Den Hörer erwartet nicht nur eine frische Mischung aus modernem Metal, sprich mit ordentlichem Metalcore-Einschlag, sondern mit Konyu auch ein Sänger (und Gitarrist), der sein Handwerk versteht und dessen Stimme wohltuend aus dem Einheitsbrei moderner Vokalisten heraussticht. Die Polen taten sich bereits 2005 zusammen und spielen bis heute in ihrem Gründungs-Line-Up. Erst seit letztem Jahr ist das Quartett bei Mystic Production unter Vertrag, und wenn man sich den ersten Output der Jungs so anhört, bekommt man fast Angst ob der ungeahnten Möglichkeiten, die ihnen in den nächsten Jahren noch bereitstehen.

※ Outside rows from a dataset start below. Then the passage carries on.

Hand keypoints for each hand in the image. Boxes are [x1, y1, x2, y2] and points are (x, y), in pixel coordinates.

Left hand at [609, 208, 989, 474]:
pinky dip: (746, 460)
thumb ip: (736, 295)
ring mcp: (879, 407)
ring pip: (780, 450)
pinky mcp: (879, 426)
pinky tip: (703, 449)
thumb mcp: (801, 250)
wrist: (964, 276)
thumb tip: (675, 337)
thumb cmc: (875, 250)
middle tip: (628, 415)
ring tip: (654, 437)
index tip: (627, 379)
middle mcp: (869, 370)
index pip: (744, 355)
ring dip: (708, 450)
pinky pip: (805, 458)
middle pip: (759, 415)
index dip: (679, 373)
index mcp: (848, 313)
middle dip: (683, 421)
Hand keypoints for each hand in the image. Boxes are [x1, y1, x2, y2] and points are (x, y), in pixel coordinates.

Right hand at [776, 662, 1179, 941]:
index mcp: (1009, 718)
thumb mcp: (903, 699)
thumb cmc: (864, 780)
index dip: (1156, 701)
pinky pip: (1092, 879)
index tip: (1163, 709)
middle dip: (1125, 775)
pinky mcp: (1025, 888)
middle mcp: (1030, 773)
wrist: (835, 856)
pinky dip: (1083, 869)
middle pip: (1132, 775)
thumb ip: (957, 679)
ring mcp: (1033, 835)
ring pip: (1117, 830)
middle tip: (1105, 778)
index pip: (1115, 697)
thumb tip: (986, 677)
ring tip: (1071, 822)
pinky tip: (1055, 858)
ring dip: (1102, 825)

Direkt zu Anfang kann zumindest ich mir das Grinsen nicht verkneifen: Kennt hier noch jemand Alien Ant Farm, die 2001 mit ihrer zugegebenermaßen etwas gewöhnungsbedürftigen Coverversion von Michael Jacksons „Smooth Criminal“ die Charts stürmten? Das Anfangsriff des Mouga-Openers „Placebo Silence“ erinnert extrem an den AAF-Song „Movies“. Startet mal den Vergleich, es lohnt sich. Der polnische Vierer geht hier zumindest direkt an die Decke, der Song macht es sich in der Metalcore-Ecke gemütlich, versprüht aber gleichzeitig einen leicht progressiven Touch und eine absolut mitreißende Dynamik, die an die älteren Stücke von Silverstein erinnert.

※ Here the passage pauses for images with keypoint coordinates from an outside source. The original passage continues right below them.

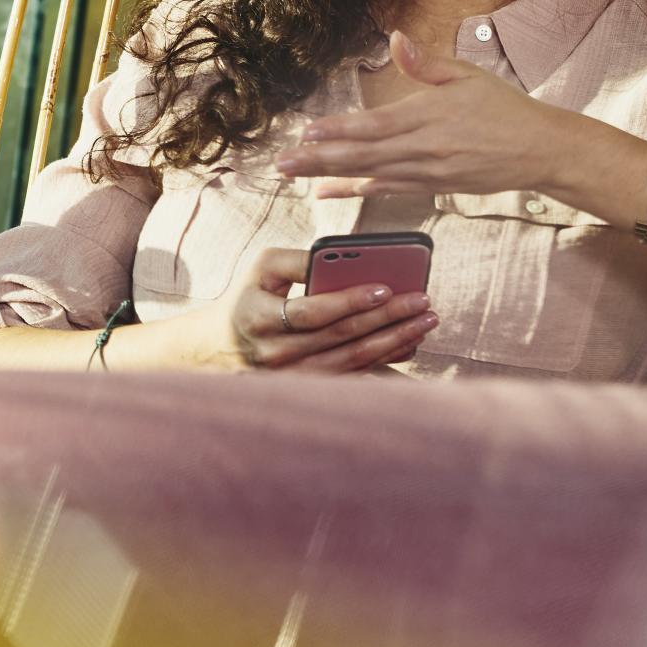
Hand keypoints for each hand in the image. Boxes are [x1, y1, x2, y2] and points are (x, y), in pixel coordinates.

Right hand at [147, 244, 434, 371]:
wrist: (220, 347)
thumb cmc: (250, 296)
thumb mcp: (262, 268)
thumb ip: (299, 260)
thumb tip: (342, 258)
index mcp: (260, 318)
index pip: (311, 312)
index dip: (349, 301)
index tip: (385, 288)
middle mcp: (276, 354)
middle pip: (341, 337)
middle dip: (387, 318)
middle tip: (423, 302)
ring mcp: (293, 377)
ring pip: (353, 360)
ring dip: (395, 341)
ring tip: (426, 321)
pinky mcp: (309, 388)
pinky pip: (355, 375)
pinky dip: (386, 360)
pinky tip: (410, 343)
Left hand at [273, 30, 588, 199]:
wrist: (539, 149)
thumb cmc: (504, 108)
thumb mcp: (467, 75)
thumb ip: (426, 63)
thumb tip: (396, 38)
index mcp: (429, 115)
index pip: (375, 125)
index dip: (338, 130)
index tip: (306, 131)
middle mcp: (424, 148)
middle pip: (363, 155)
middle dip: (319, 159)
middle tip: (282, 164)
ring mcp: (427, 172)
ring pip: (370, 176)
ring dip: (330, 176)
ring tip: (295, 177)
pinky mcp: (432, 187)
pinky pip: (387, 191)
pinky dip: (357, 192)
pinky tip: (329, 193)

Alle, die mit der Stimme von Scars On Broadway-Sänger und System Of A Down-Maniac Damon Malakian nichts anfangen können, können sich a) das Weiterlesen sparen und brauchen b) die Band überhaupt nicht erst anzuchecken, denn Konyu klingt stellenweise verblüffend nach dem Armenier. Wie auch bei Malakian, wird seine Stimme in den höheren Nuancen ein wenig anstrengend, entbehrt aber nicht eines gewissen Funkens Wahnsinn, der die Songs erst richtig spannend macht.

Im Gegensatz zum recht experimentellen Einstieg steuert „Who Killed The Phoenix?“ eher Richtung Emocore, beinhaltet aber auch einige deftige Shouts, die man dem Kerlchen so gar nicht zugetraut hätte. Die Kollegen Bazant und Dywan geben an der Saitenfraktion alles und auch Drummer Stepol macht an den Fellen keine Gefangenen und unterstützt mit sehr tightem Spiel. So muss sich eine Band anhören, so macht sogar das bloße Zuhören Spaß – wie die Jungs live loslegen müssen, kann man sich kaum vorstellen!

Mit „I Can Hold“ bieten die Vier eine astreine Emocore-Ballade, bevor mit „Mescaline“ wieder aus allen Rohren gefeuert wird. Zwar ist die Dynamik etwas konfus und der Gesang erinnert an AAF-Sänger Dryden Mitchell, aber Mouga überzeugen trotzdem durch ihren eigenen Charme. Zu meiner Überraschung klingt Konyu beim Dampfhammer-Song „Veins“ einen Moment lang wie Ittai von Blessed By A Ghost und ich frage mich, ob sich die Bands vielleicht untereinander kennen?! Zeit zum Nachdenken bleibt kaum, denn Mouga hauen dem Hörer mit „Animal“ die geballte Metalcore-Power um die Ohren, und klingen dabei fast wie ihre amerikanischen Brüder im Geiste.

Die Platte hört mit „Schackles & Feathers“ so auf, wie sie angefangen hat: Überraschend kraftvoll, individuell und vor allem mit absolut genialem Gesang. Mouga haben auf ihrem Debüt definitiv alles richtig gemacht und sorgen hoffentlich bald auf deutschen Bühnen für einen ebensolchen Wirbelsturm wie auf ihrem Album.